** INFORMATION SHOWN **

▬▬▬

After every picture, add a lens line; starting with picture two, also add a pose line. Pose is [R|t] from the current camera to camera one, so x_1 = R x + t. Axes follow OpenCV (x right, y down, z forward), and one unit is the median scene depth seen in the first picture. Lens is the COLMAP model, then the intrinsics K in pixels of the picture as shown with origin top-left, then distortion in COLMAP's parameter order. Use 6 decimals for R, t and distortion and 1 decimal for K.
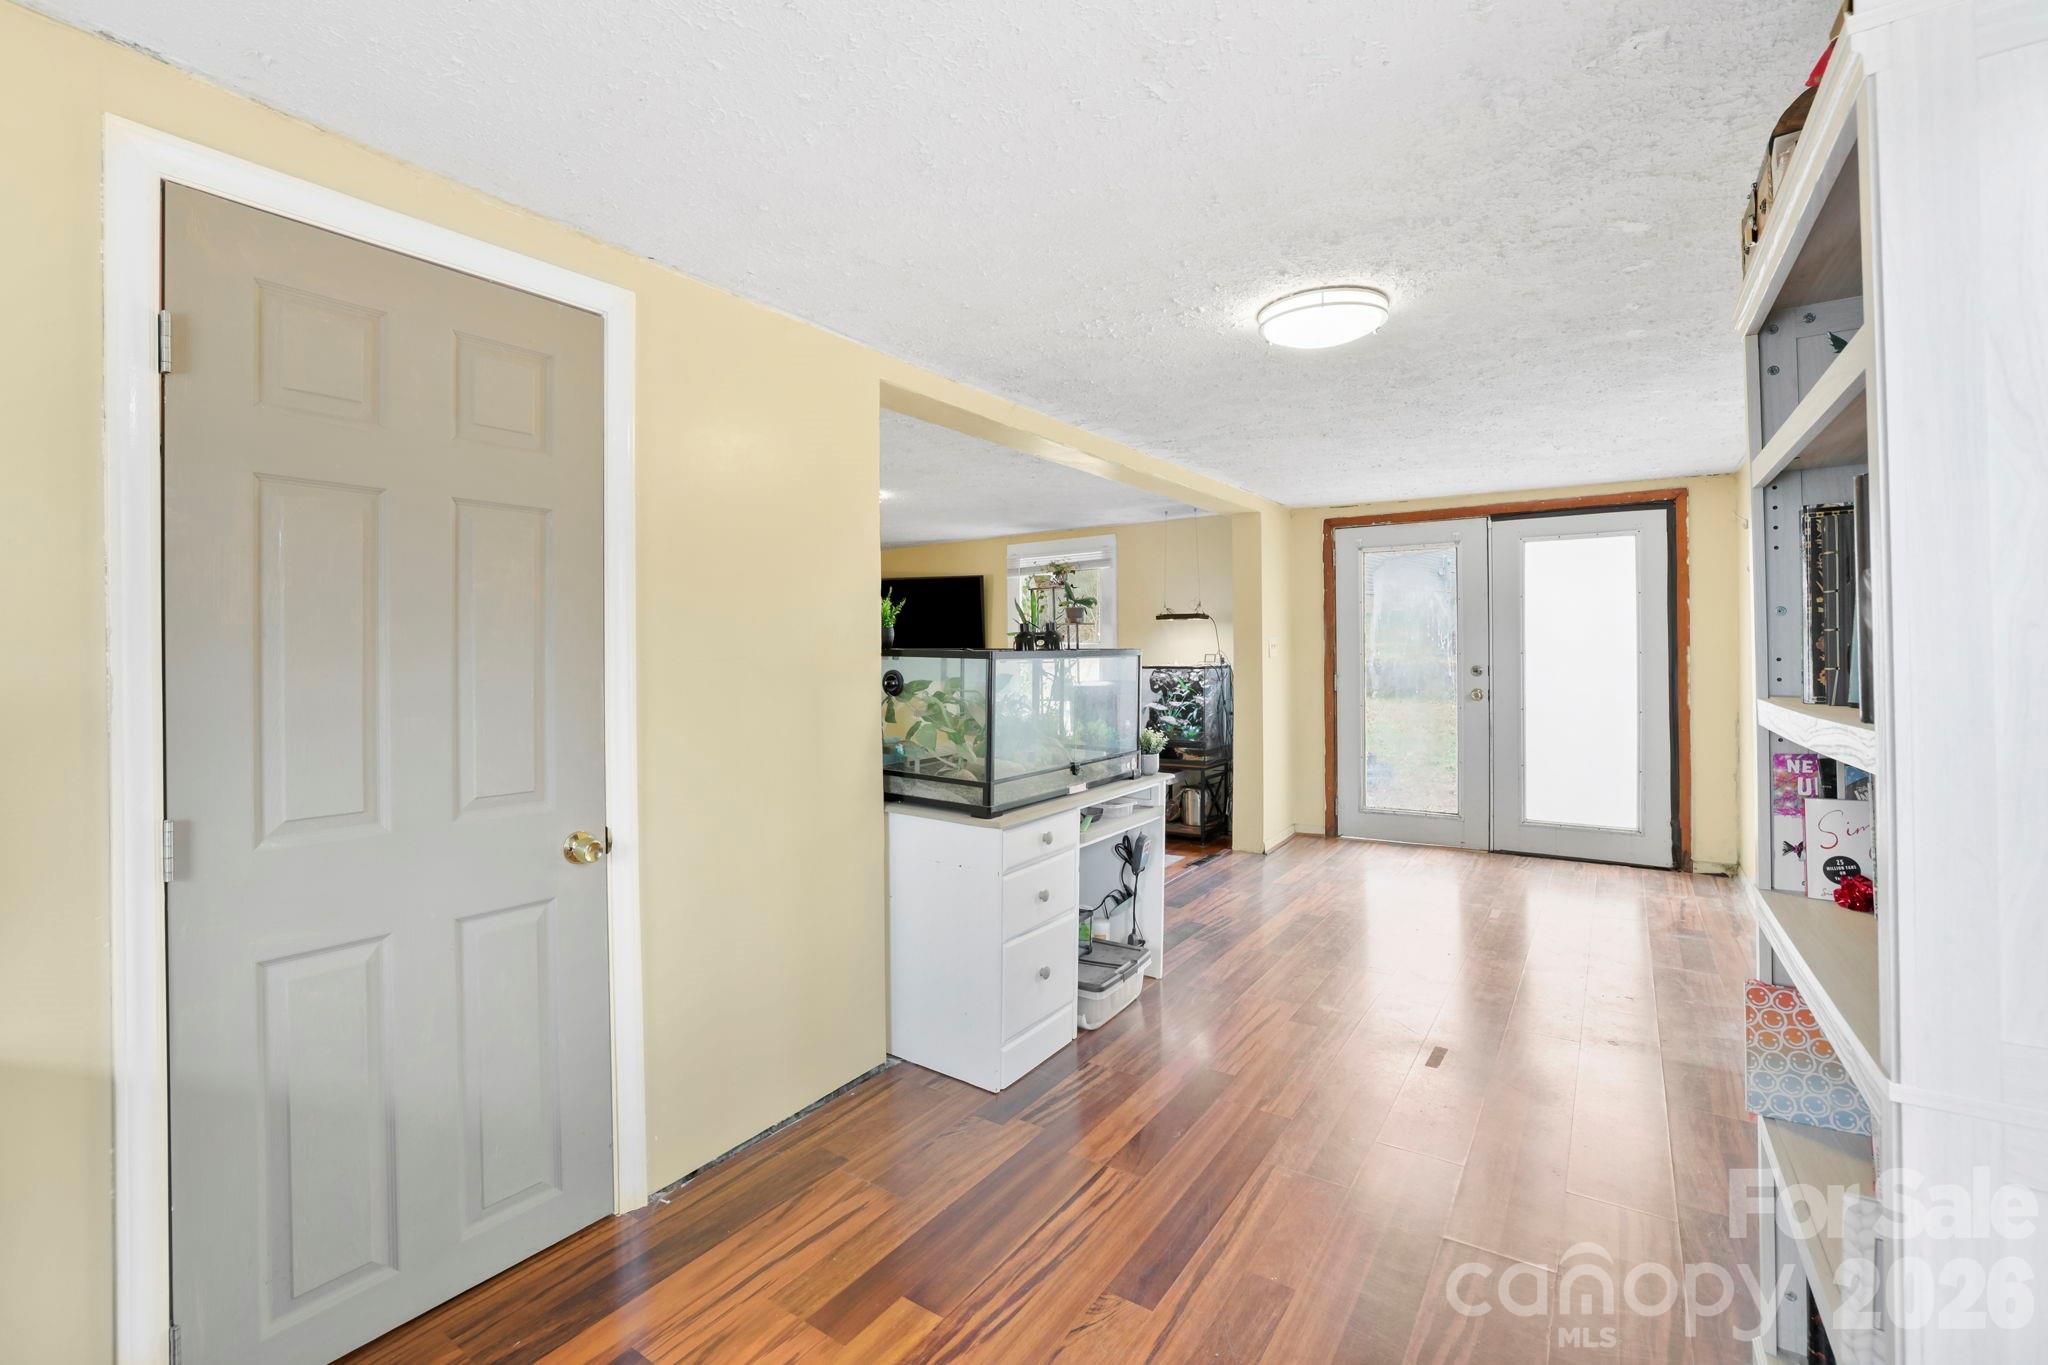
lens RADIAL K [[907.9, 0, 1016.3], [0, 907.9, 651.1], [0, 0, 1]] dist [-0.000078, 0.000075]
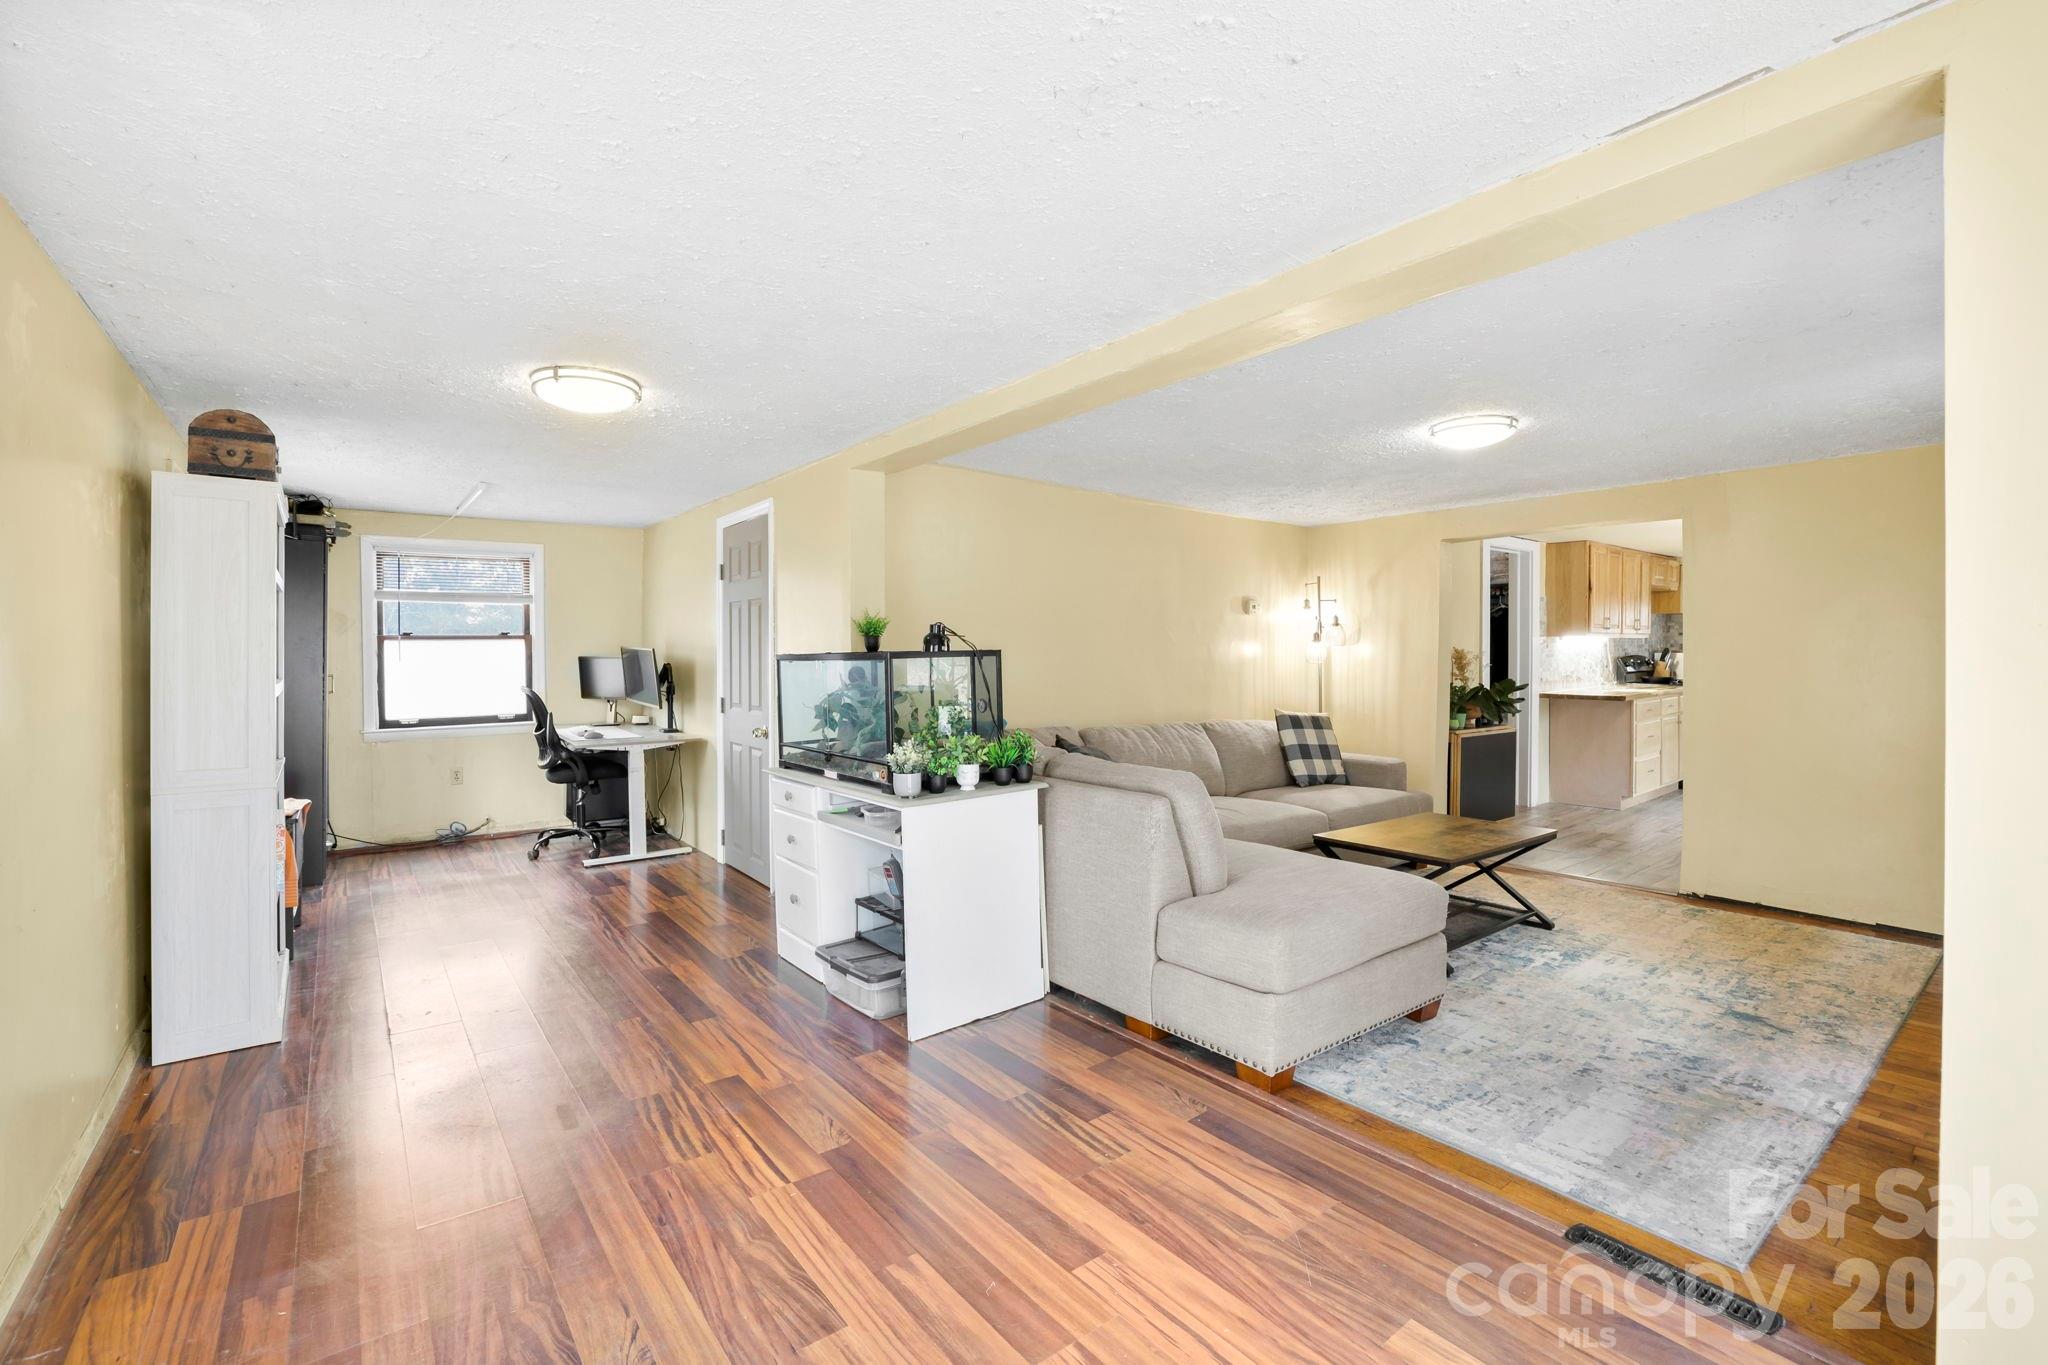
lens RADIAL K [[907.9, 0, 1016.3], [0, 907.9, 651.1], [0, 0, 1]] dist [-0.000078, 0.000075]
pose [[-0.325123, 0.011744, -0.945599, 1.028280], [0.011278, 0.999900, 0.008541, -0.010730], [0.945605, -0.007888, -0.325223, 1.524099]]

▬▬▬

** AIM OF THE EXERCISE **
Arrange the data above as a two-column CSV with the header row instruction,output. Each row holds one instruction and its complete answer, with both fields quoted, line breaks replaced by spaces, and the picture placeholders left out of the output field.

** WRITTEN SOLUTION **
instruction,output
"After every picture, add a lens line; starting with picture two, also add a pose line. Pose is [R|t] from the current camera to camera one, so x_1 = R x + t. Axes follow OpenCV (x right, y down, z forward), and one unit is the median scene depth seen in the first picture. Lens is the COLMAP model, then the intrinsics K in pixels of the picture as shown with origin top-left, then distortion in COLMAP's parameter order. Use 6 decimals for R, t and distortion and 1 decimal for K.","lens RADIAL K [[907.9, 0, 1016.3], [0, 907.9, 651.1], [0, 0, 1]] dist [-0.000078, 0.000075] lens RADIAL K [[907.9, 0, 1016.3], [0, 907.9, 651.1], [0, 0, 1]] dist [-0.000078, 0.000075] pose [[-0.325123, 0.011744, -0.945599, 1.028280], [0.011278, 0.999900, 0.008541, -0.010730], [0.945605, -0.007888, -0.325223, 1.524099]]"